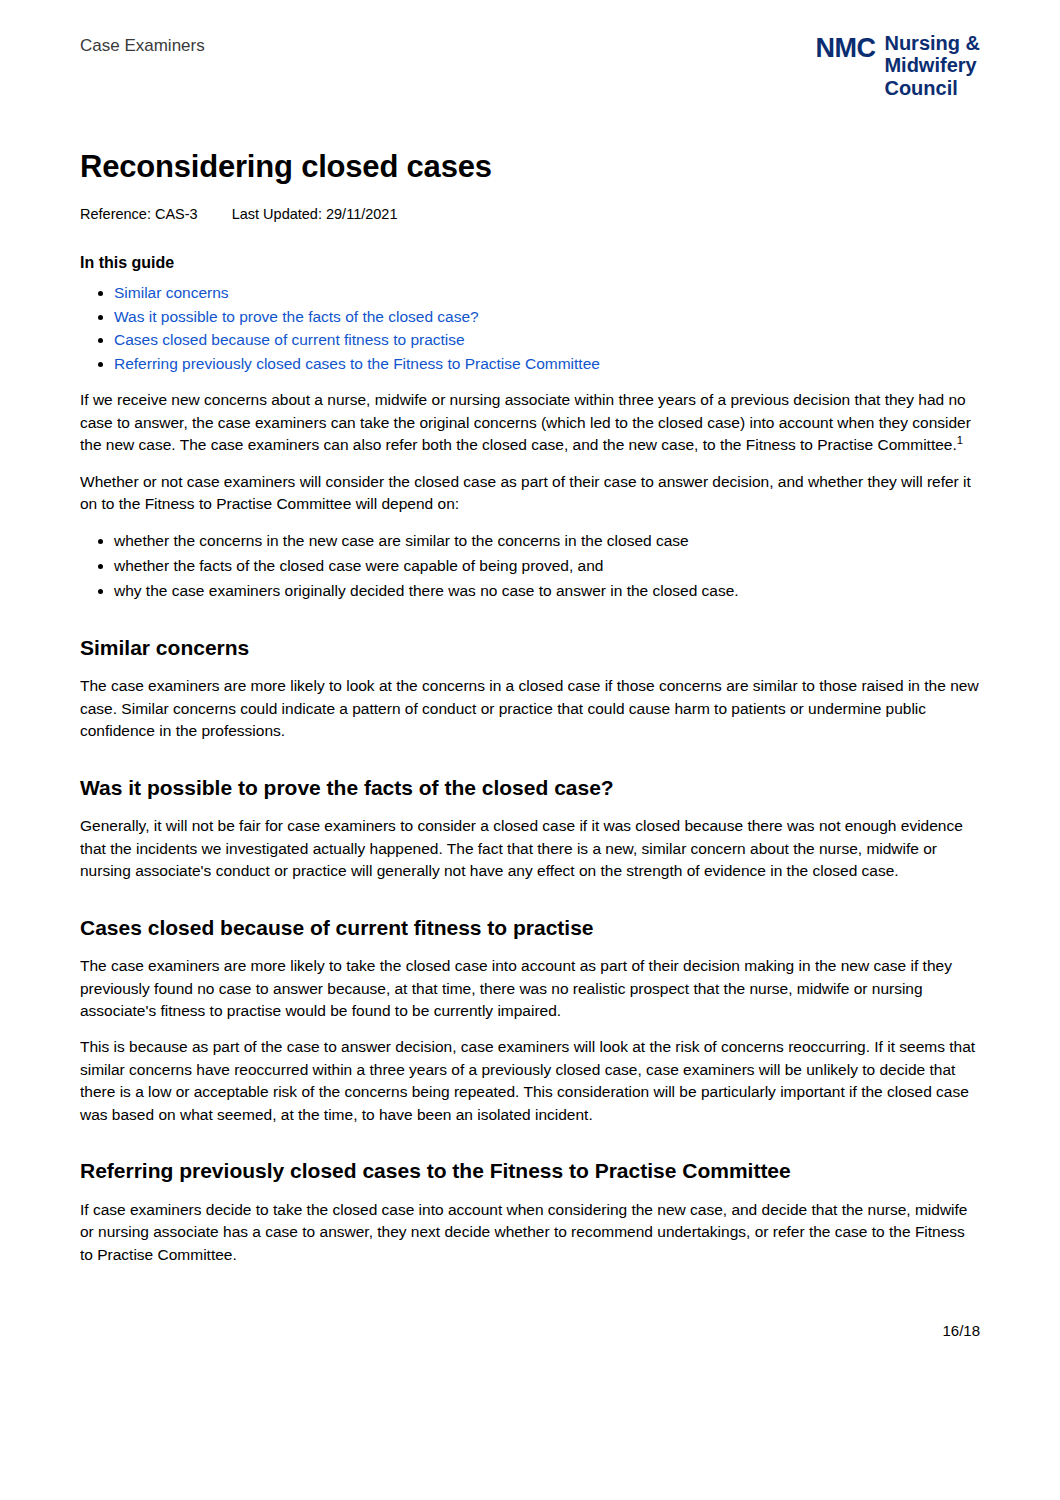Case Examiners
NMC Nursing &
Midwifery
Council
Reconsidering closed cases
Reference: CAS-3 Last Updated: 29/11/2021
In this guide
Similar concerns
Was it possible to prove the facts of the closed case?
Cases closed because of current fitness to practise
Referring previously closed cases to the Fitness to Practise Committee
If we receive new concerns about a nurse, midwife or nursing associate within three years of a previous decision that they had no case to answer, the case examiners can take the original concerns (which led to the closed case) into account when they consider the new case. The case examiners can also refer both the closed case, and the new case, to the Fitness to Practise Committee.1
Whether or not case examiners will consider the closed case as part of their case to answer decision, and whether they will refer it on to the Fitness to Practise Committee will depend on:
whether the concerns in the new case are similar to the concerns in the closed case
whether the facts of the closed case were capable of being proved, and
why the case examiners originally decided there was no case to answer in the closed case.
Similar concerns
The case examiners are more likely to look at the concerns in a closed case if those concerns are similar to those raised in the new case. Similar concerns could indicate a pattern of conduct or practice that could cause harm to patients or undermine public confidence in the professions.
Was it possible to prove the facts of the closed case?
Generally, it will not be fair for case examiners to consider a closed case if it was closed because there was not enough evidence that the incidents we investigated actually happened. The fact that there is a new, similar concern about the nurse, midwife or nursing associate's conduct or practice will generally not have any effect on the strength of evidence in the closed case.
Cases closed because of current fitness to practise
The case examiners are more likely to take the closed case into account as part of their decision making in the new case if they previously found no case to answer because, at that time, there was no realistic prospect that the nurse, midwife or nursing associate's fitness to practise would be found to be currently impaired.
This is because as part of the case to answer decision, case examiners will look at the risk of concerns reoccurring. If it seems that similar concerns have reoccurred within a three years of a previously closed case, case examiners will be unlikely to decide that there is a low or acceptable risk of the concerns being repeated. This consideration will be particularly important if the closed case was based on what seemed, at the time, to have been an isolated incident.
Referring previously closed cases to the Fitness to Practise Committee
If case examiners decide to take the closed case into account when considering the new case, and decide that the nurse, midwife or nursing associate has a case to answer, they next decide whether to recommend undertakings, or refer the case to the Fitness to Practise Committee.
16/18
------------------------------------
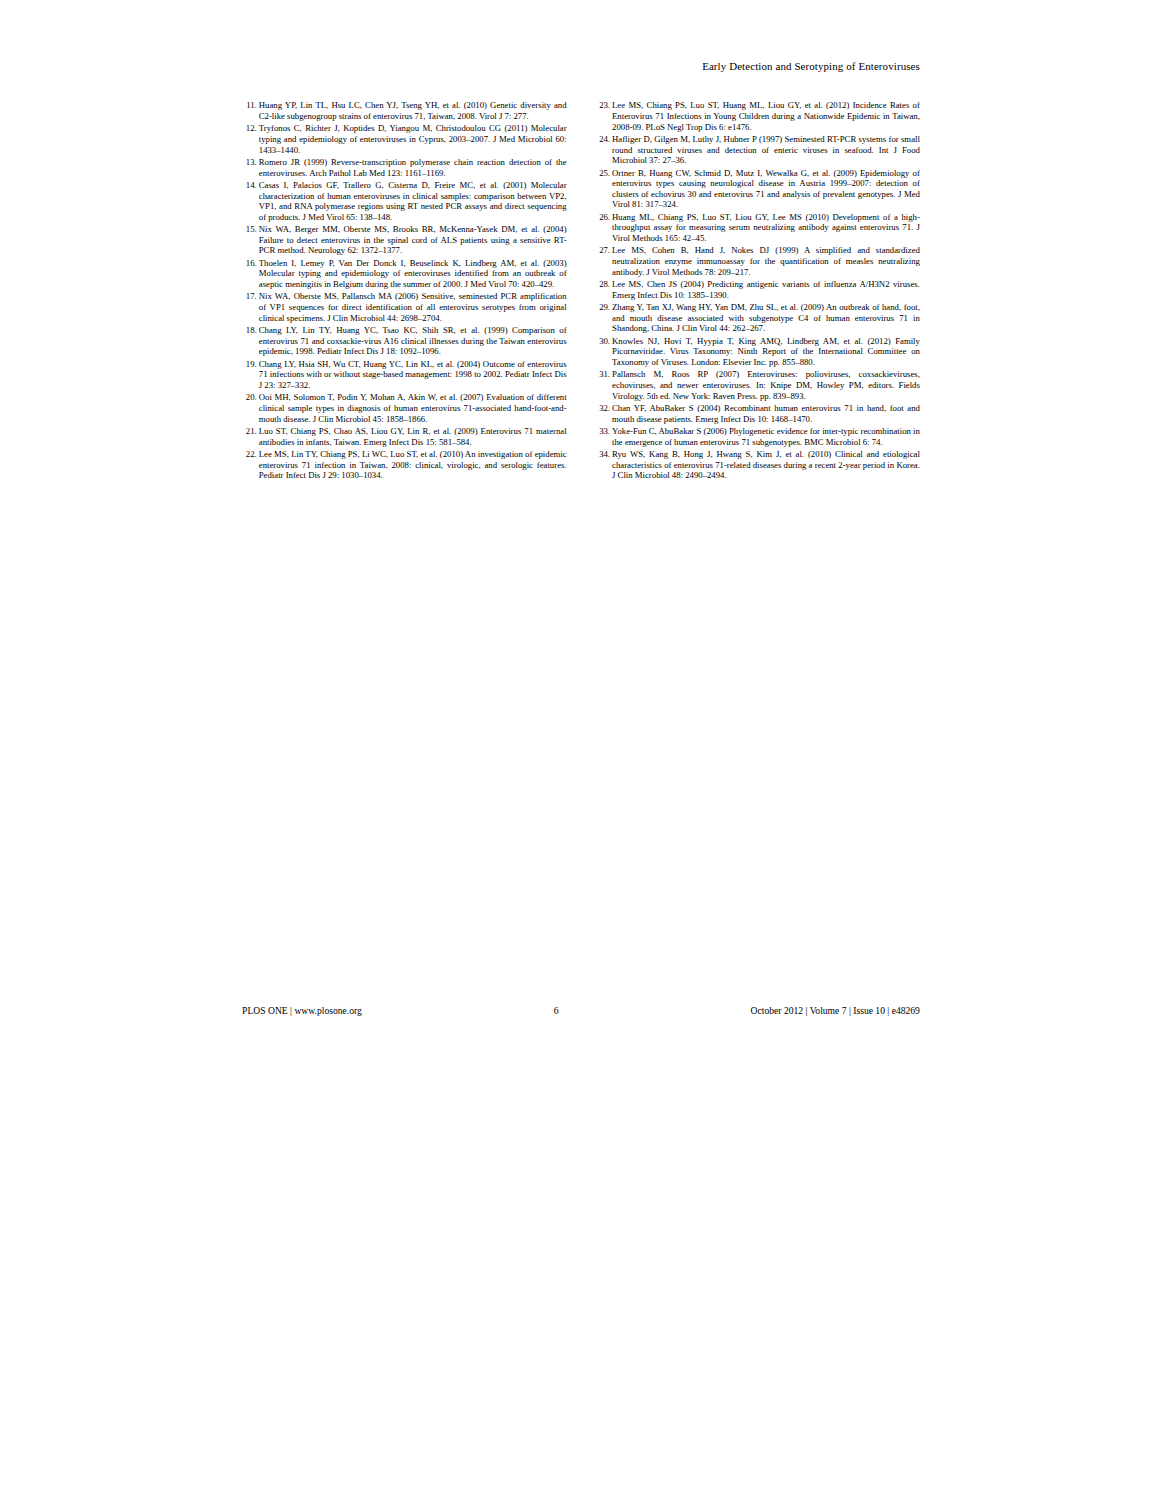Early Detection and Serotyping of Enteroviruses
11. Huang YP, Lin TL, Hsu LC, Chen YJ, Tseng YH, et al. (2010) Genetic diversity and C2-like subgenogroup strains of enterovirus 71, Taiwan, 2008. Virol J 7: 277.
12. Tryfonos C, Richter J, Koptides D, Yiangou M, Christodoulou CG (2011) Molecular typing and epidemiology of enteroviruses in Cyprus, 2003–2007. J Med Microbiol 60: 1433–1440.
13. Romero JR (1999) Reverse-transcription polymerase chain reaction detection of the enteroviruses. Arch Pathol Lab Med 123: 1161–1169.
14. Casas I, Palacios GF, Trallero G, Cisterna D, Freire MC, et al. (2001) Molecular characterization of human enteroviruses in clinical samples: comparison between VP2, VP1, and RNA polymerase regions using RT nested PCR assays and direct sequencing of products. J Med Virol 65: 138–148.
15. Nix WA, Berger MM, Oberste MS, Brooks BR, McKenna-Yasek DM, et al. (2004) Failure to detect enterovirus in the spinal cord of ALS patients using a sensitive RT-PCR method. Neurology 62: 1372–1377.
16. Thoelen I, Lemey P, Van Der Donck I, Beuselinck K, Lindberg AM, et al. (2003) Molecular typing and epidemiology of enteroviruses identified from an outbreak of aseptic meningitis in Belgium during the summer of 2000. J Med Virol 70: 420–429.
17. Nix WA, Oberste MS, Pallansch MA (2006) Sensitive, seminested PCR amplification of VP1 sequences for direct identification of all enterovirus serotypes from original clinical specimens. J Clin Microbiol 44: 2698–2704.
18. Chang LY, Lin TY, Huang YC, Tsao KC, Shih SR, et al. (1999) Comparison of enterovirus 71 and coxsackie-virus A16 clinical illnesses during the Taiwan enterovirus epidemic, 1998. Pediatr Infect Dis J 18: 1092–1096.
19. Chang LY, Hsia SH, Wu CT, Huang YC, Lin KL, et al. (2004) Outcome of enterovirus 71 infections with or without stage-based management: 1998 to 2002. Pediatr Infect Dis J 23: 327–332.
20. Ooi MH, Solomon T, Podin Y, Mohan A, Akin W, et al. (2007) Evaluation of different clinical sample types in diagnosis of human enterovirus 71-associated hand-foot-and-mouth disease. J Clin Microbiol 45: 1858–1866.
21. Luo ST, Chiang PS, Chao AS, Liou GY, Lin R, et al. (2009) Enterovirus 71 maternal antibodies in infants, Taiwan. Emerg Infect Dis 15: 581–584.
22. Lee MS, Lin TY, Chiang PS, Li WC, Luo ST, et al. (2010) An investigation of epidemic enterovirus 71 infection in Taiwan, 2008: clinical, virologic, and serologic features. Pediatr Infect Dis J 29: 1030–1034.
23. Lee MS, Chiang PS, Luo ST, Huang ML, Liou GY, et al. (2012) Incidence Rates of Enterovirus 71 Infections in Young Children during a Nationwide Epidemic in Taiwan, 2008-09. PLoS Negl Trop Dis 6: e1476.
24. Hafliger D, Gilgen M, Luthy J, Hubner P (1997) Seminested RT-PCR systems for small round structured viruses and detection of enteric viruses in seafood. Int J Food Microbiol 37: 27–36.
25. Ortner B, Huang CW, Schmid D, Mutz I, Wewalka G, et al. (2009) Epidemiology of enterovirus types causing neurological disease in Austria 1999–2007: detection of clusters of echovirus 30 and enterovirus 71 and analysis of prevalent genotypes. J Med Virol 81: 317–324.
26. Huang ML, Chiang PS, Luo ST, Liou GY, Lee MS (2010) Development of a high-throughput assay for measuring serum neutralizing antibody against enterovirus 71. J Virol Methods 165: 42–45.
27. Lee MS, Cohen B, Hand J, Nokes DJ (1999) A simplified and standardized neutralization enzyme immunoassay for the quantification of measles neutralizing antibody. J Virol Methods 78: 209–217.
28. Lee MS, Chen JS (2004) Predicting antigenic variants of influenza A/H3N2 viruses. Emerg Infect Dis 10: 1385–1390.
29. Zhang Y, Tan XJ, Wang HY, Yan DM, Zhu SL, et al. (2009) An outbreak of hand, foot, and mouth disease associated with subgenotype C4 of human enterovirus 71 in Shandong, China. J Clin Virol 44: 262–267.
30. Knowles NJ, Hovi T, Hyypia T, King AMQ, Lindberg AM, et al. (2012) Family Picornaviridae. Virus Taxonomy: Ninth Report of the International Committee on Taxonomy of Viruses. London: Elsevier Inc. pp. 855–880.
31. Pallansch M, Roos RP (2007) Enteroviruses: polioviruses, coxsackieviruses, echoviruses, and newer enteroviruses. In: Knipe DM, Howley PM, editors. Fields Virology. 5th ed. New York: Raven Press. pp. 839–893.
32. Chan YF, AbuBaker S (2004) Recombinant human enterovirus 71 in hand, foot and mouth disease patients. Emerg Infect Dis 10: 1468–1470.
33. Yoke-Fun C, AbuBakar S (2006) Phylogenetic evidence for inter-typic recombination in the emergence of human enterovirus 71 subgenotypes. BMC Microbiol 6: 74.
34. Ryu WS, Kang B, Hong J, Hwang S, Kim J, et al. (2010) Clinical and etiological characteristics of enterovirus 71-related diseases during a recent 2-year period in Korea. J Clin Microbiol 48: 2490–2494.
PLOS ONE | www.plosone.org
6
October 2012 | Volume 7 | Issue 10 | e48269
------------------------------------
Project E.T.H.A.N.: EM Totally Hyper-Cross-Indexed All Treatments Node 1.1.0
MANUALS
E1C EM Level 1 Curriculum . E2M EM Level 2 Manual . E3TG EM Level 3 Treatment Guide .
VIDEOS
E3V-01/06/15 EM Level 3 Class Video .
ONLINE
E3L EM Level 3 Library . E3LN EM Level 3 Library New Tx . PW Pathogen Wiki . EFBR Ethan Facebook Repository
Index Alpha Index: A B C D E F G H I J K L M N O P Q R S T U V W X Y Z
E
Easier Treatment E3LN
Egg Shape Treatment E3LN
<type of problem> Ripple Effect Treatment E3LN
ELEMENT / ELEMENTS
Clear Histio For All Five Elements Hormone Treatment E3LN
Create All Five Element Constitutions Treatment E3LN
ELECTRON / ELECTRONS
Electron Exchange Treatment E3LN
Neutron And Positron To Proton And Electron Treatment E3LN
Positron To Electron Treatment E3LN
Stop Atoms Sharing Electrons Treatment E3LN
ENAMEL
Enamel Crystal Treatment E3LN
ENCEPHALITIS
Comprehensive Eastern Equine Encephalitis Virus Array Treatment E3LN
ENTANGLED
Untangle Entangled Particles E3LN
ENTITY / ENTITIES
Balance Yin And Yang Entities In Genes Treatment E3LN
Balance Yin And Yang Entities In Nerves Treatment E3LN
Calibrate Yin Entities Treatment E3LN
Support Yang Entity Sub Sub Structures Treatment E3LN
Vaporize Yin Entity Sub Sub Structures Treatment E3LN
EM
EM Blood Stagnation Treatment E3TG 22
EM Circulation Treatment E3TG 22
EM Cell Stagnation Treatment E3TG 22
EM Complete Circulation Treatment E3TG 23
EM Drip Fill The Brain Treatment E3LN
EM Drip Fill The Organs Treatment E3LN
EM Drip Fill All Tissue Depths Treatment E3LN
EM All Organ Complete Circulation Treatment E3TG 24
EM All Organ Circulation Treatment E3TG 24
------------------------------------
| ACTIVITY |
When the word "more" shows up in a line of the entries, pull that line out.

| ANSWER TO THIS PROBLEM |
The case examiners are more likely to look at the concerns in a closed case if those concerns are similar to those raised in the new case. Similar concerns could indicate a pattern of conduct or practice that could cause harm to patients or undermine public confidence in the professions.
The case examiners are more likely to take the closed case into account as part of their decision making in the new case if they previously found no case to answer because, at that time, there was no realistic prospect that the nurse, midwife or nursing associate's fitness to practise would be found to be currently impaired.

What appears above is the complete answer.